■ TASK DETAILS:
The result should be a full, exact repeat of the entries, free of pictures.

:: INPUT DATA

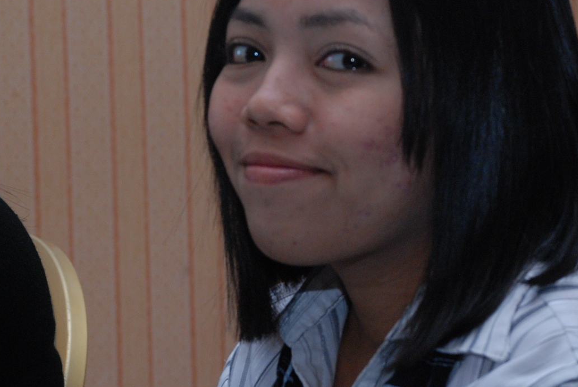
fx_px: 2797
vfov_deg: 7.9
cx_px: 380
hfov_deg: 11.8
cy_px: 149
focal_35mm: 174
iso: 800
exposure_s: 1/50
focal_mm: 62
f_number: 8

::::

■ RESPONSE BOX:
fx_px: 2797
vfov_deg: 7.9
cx_px: 380
hfov_deg: 11.8
cy_px: 149
focal_35mm: 174
iso: 800
exposure_s: 1/50
focal_mm: 62
f_number: 8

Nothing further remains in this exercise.